== Cuplikan Teks ==
···

Jakarta, NU Online
Target pemerintah untuk berswasembada gula pada 2007 terancam mundur, karena sejumlah instrumen dan persyaratan yang diperlukan ke arah itu sulit dipenuhi, khususnya yang menyangkut bongkar rattoon (rehabilitasi tanaman tebu) dan pola tanam ideal. Hal itu disampaikan oleh Sekretaris Perusahaan PT Perkebunan Nusantara (PTPN) XI, Adig Suwandi, seperti dikutip situs suara pembaruan, www.suarapembaruan.com selasa (10/8).
Dikatakan, idealnya setiap tahun bisa dilakukan bongkar rattoon 20-25 persen dari areal yang ada, tetapi kini baru sekitar 10 persen. Sebagai contoh dari 38.000 hektare (ha) tebu petani di lingkungan PTPN XI, tahun lalu baru 3.894 ha yang bisa bongkar rattoon.
<>Persoalan bertambah serius karena sampai saat ini pemerintah belum mempunyai kebijakan tata ruang yang jelas dan memungkinkan tebu dibudidayakan dalam satu hamparan agroekosistem. Situasi pengusahaan tanaman budi daya yang terpencar-pencar dan berdampingan banyak komoditas sementara persyaratan tumbuh masing-masing berbeda, bukan saja menyebabkan ekonomi biaya tinggi dan efisiensinya rendah, tetapi juga cenderung menyulitkan penanganan panen. "Ini berbeda dengan kondisi di masa lalu di mana tebu diusahakan dalam satu hamparan," katanya.
Menurut Adig, dari hasil studi tentang produktivitas dan efisiensi dalam industri gula, terjadi disintegrasi vertikal dalam penyediaan bahan baku. Semula dikelola pabrik gula (PG) melalui penyewaan lahan dari petani sekitar menjadi tebu rakyat. Produktivitas gula menurun dari lebih 12 ton gula per hektare, menjadi 5,2 ton dalam seperempat abad terakhir.
Untuk mengatasi permasalahan tersebut, PG dan petani harus memiliki satu persepsi yang sama tentang pentingnya pola tanam dan tata ruang. Kalau situasi hamparan dibiarkan tanpa arah kebijakan peruntukan yang jelas, sulit bagi Indonesia untuk bisa meningkatkan daya saing produk agribisnisnya, termasuk gula. "Lahan yang terkonsolidasi memungkinkan tanaman, pekerjaan mekanisasi, budidaya, dan tebang-angkut dilakukan jauh lebih mudah dan efisien," katanya.

···

== Data Tercatat ==
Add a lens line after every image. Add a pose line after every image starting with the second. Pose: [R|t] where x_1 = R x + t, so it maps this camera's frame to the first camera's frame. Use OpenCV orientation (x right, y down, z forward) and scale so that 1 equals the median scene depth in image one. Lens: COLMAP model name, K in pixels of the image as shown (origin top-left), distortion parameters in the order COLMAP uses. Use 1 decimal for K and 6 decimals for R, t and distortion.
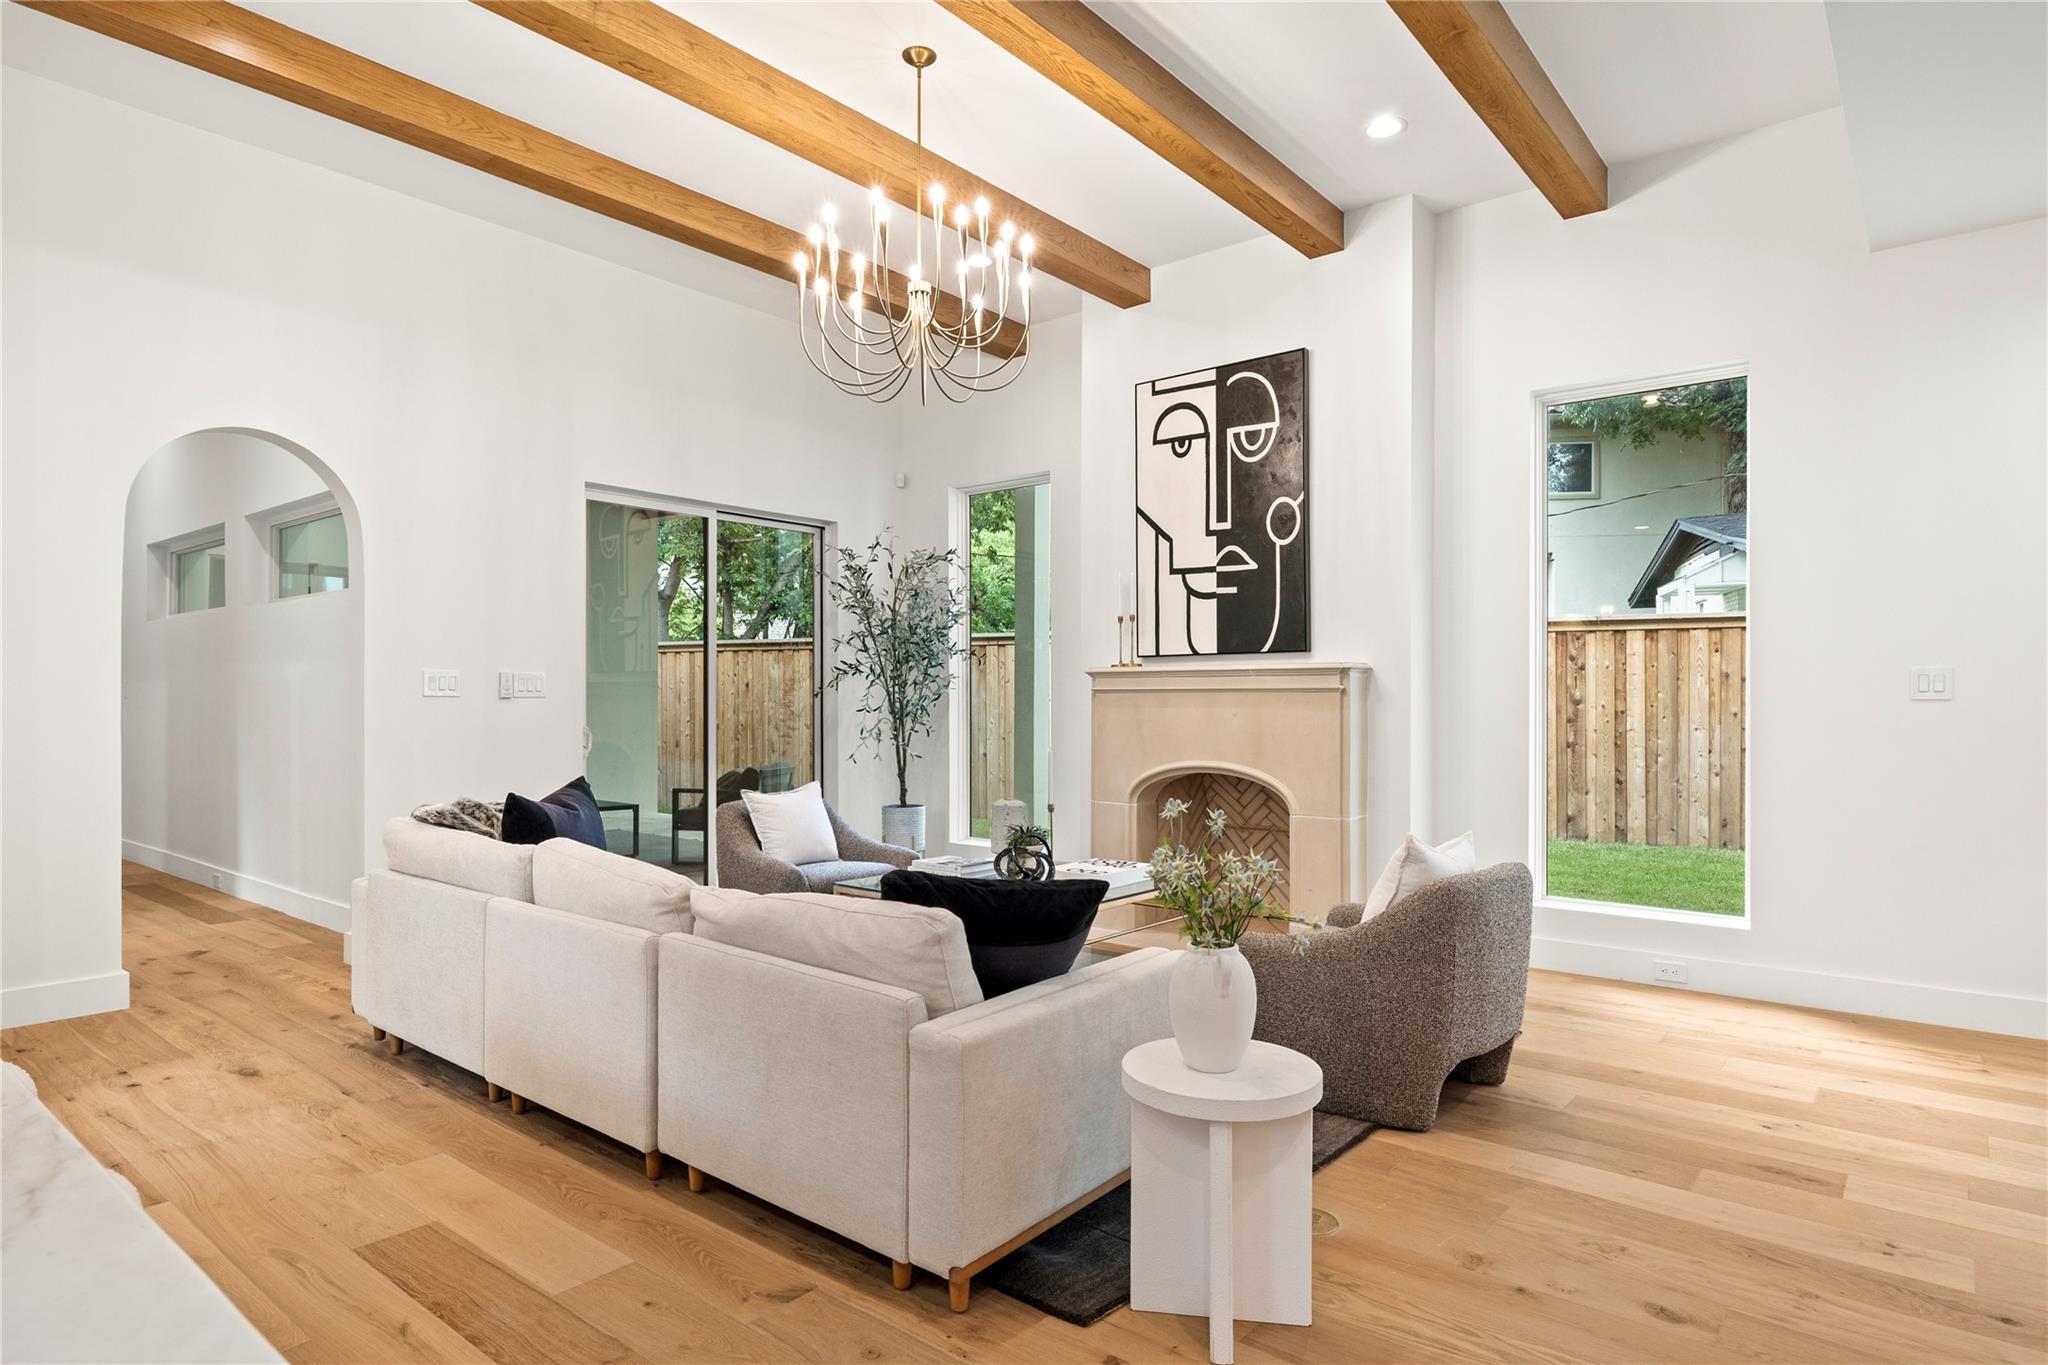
lens RADIAL K [[1128.8, 0, 1031.5], [0, 1128.8, 681.8], [0, 0, 1]] dist [-0.022063, -0.000095]
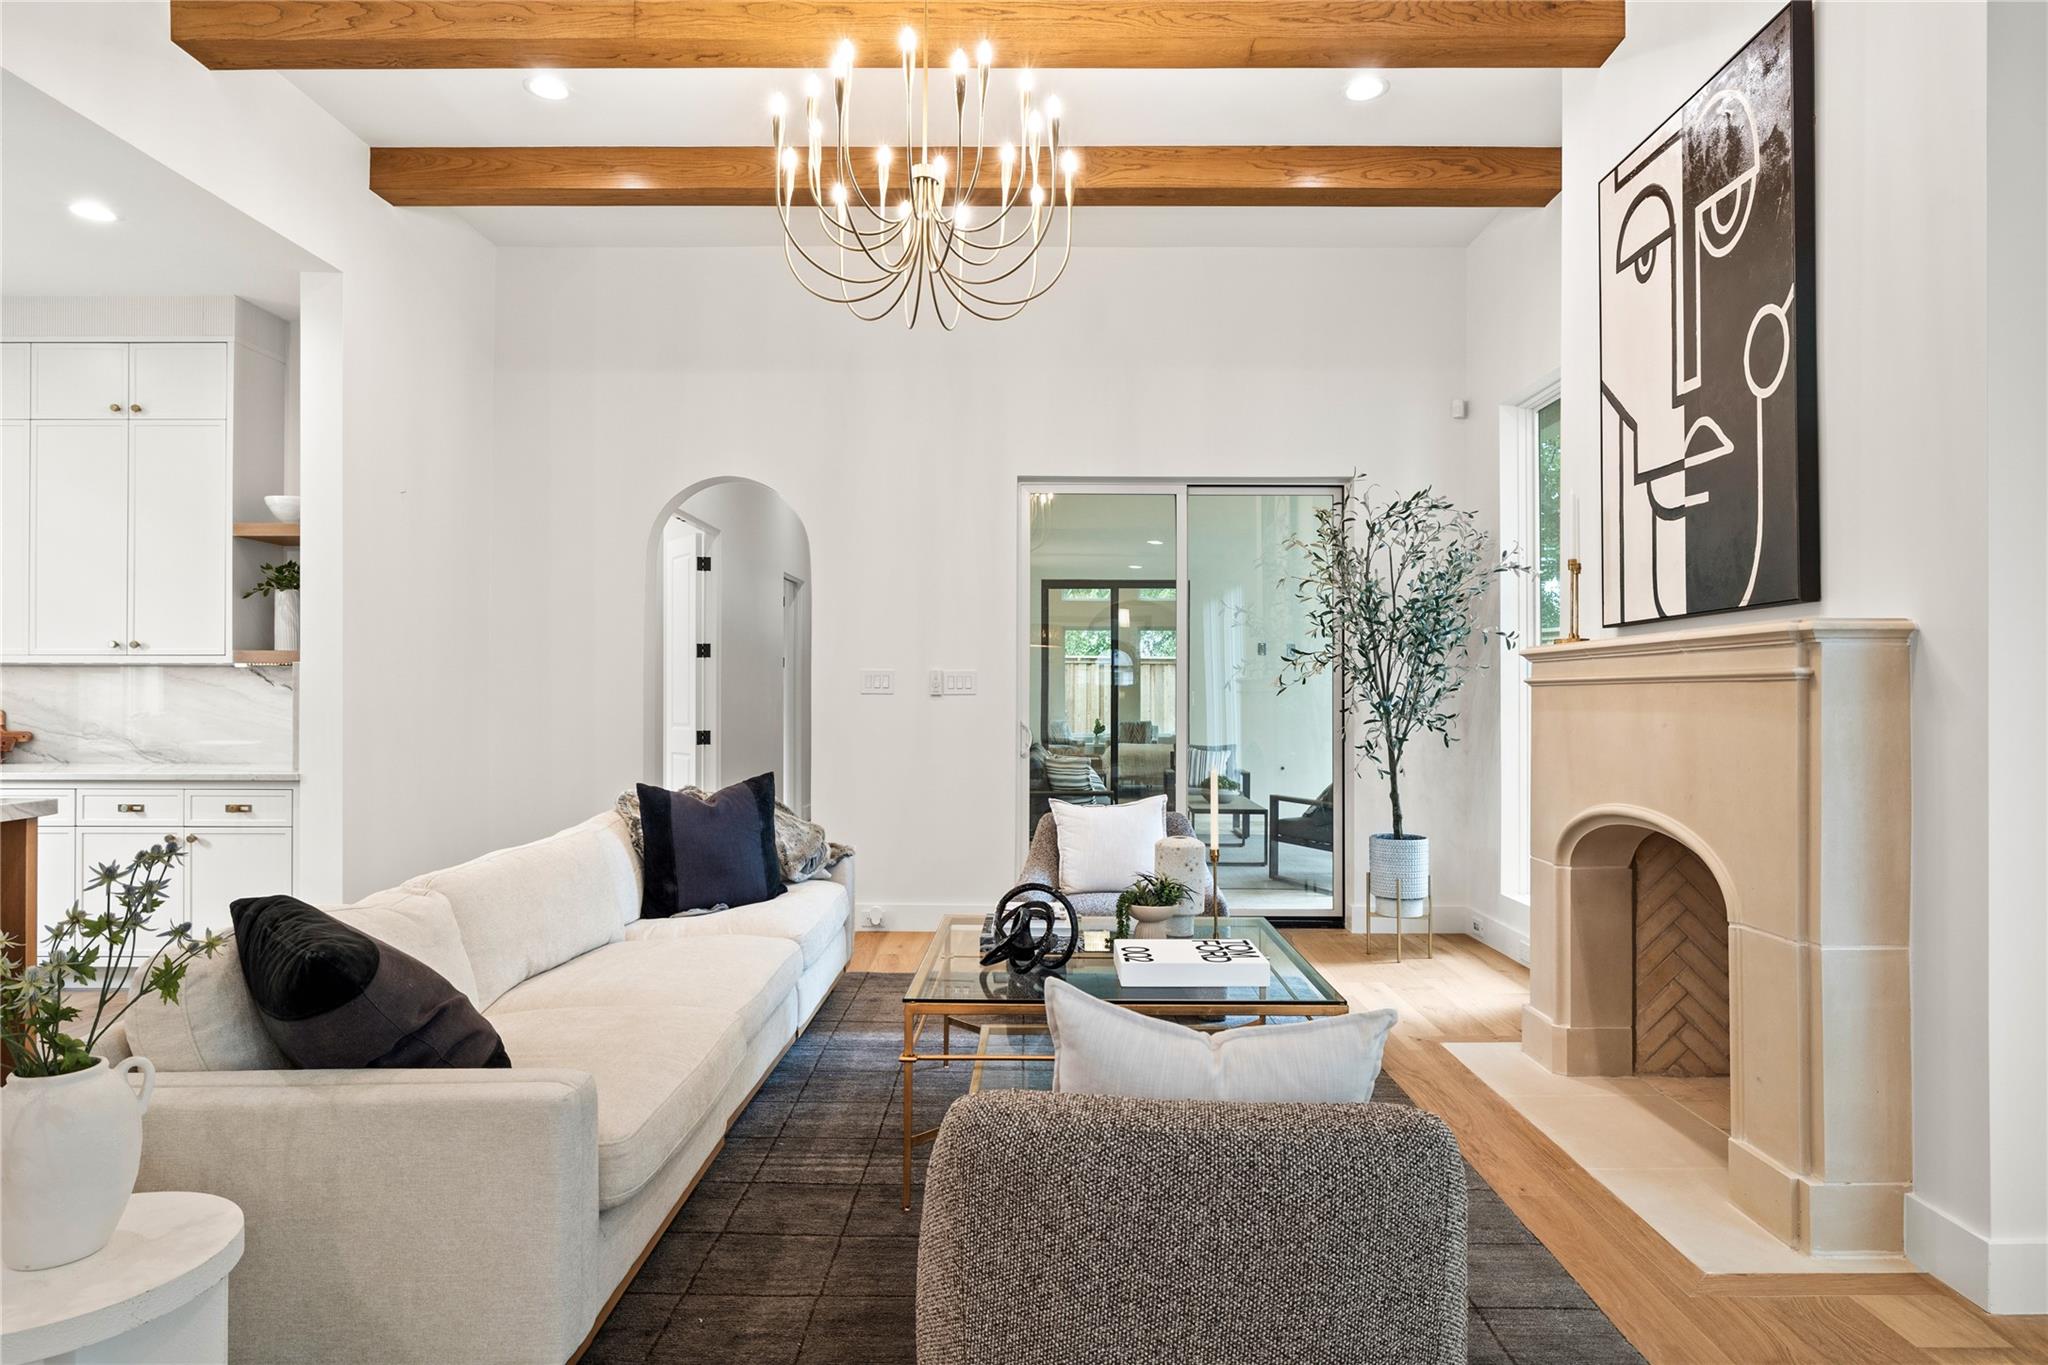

···

== Daftar Tugas ==
A – Tulis ulang seluruh bagian artikel tentang swasembada gula dari "Dikatakan, idealnya setiap" hingga "bisa bongkar rattoon.", dengan "bongkar rattoon" diganti menjadi "peremajaan tebu".
B – Tentukan apakah tiap pernyataan berikut sesuai dengan artikel tentang swasembada gula, lalu jawab ya atau tidak disertai kutipan kata-kata artikel yang menentukannya: (i) Bongkar rattoon idealnya dilakukan setiap tahun pada 20-25 persen areal yang ada. (ii) Produktivitas gula meningkat dalam seperempat abad terakhir. (iii) Pemerintah saat ini sudah memiliki kebijakan tata ruang yang jelas.
C – Teruskan artikel tentang swasembada gula mulai dari kalimat setelah kalimat terakhirnya.
Data tercatat merupakan bahan terpisah dan tidak berkaitan dengan artikel tentang swasembada gula.

== Jawaban Tiap Tugas ==
A –
Dikatakan, idealnya setiap tahun bisa dilakukan peremajaan tebu 20-25 persen dari areal yang ada, tetapi kini baru sekitar 10 persen. Sebagai contoh dari 38.000 hektare (ha) tebu petani di lingkungan PTPN XI, tahun lalu baru 3.894 ha yang bisa peremajaan tebu.

B –
(i) Ya: "idealnya setiap tahun bisa dilakukan bongkar rattoon 20-25 persen dari areal yang ada"
(ii) Tidak: "Produktivitas gula menurun dari lebih 12 ton gula per hektare, menjadi 5,2 ton dalam seperempat abad terakhir"
(iii) Tidak: "sampai saat ini pemerintah belum mempunyai kebijakan tata ruang yang jelas"

C –
Kondisi bertambah runyam karena petani memiliki kebebasan memilih komoditas tanaman apa saja yang dinilai paling menguntungkan. Ketika tebu dinilai tidak memberikan keuntungan memadai, baik karena produktivitas maupun harga, pada saat itulah tanpa disadari bencana bagi agribisnis telah didesain.
Terpadu
Untuk mencari solusi yang tepat, kini sedang dilakukan pengkajian tentang pembenahan industri gula secara terpadu. Antara lain dengan memberikan kesempatan kepada petani, investor, dan stakeholders lain untuk bersama-sama PTPN XI mengelola PG Wringinanom, Kabupaten Situbondo. "Kalau petani bisa menjadi pemilik (shareholders) PG, idealnya pola tanam dan tata ruang dapat direncanakan dengan baik sehingga secara bertahap daya saing dan produktivitas dapat ditingkatkan," katanya.
Studi tersebut sedang dilakukan Fakultas Pertanian IPB di bawah koordinasi Prof Dr Ir AM Satari, mantan Rektor IPB periode 1970-1978. Apabila lahan yang digunakan untuk budi daya tebu diasumsikan tetap seperti sekarang, praktis produktivitas harus ditingkatkan menjadi sekurang-kurangnya 9-10 ton gula per hektare.
Khusus untuk PTPN XI yang kini mengelola 16 PG di Jawa Timur, diharapkan dapat memberikan kontribusi gula sekitar 450.000 ton per tahun, sementara tahun lalu perusahaan ini menghasilkan 321.000 ton dan tahun 2004 diharapkan 361.000 ton. (cih)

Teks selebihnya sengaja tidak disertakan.